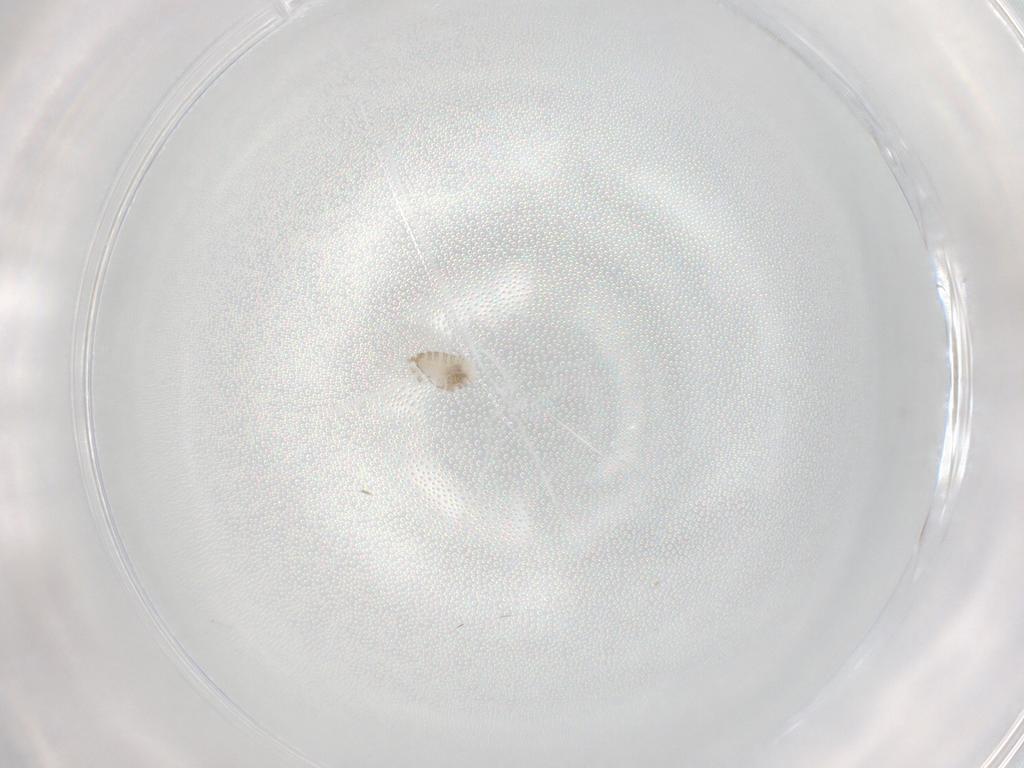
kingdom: Animalia
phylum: Arthropoda
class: Insecta
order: Diptera
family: Cecidomyiidae
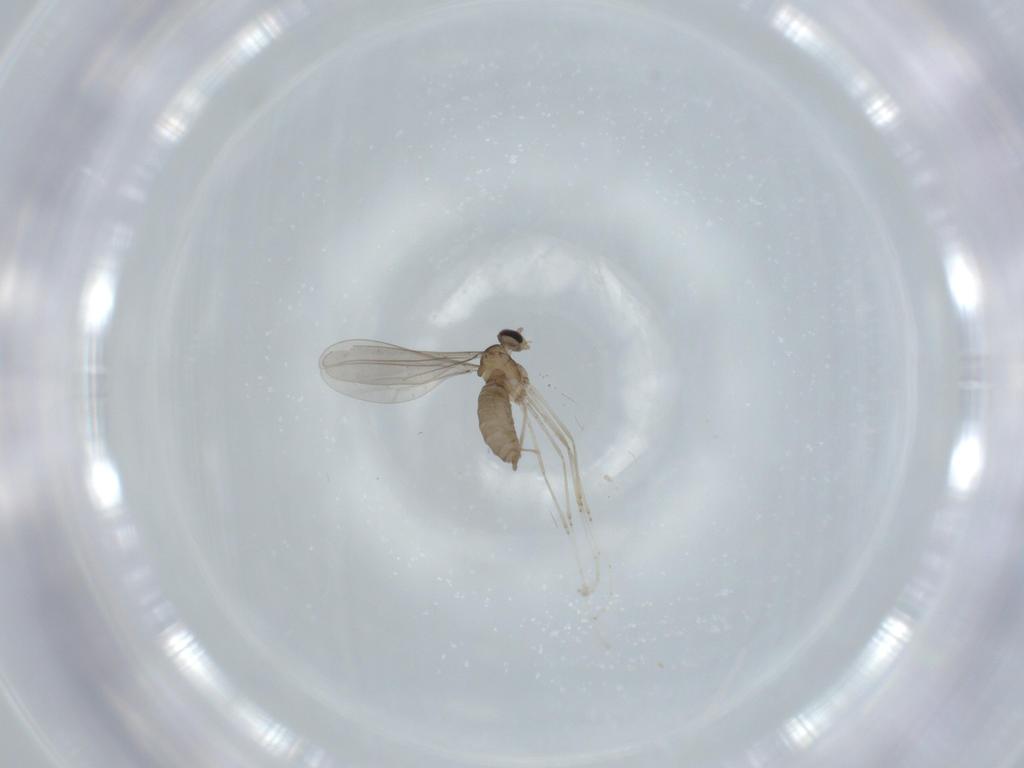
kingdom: Animalia
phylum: Arthropoda
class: Insecta
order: Diptera
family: Cecidomyiidae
#####
• [Written problem]:
Can you write out, word for word, the classification lines from kingdom through family for both items above, leaving out the pictures?

• [In response]:
kingdom: Animalia
phylum: Arthropoda
class: Insecta
order: Diptera
family: Cecidomyiidae
kingdom: Animalia
phylum: Arthropoda
class: Insecta
order: Diptera
family: Cecidomyiidae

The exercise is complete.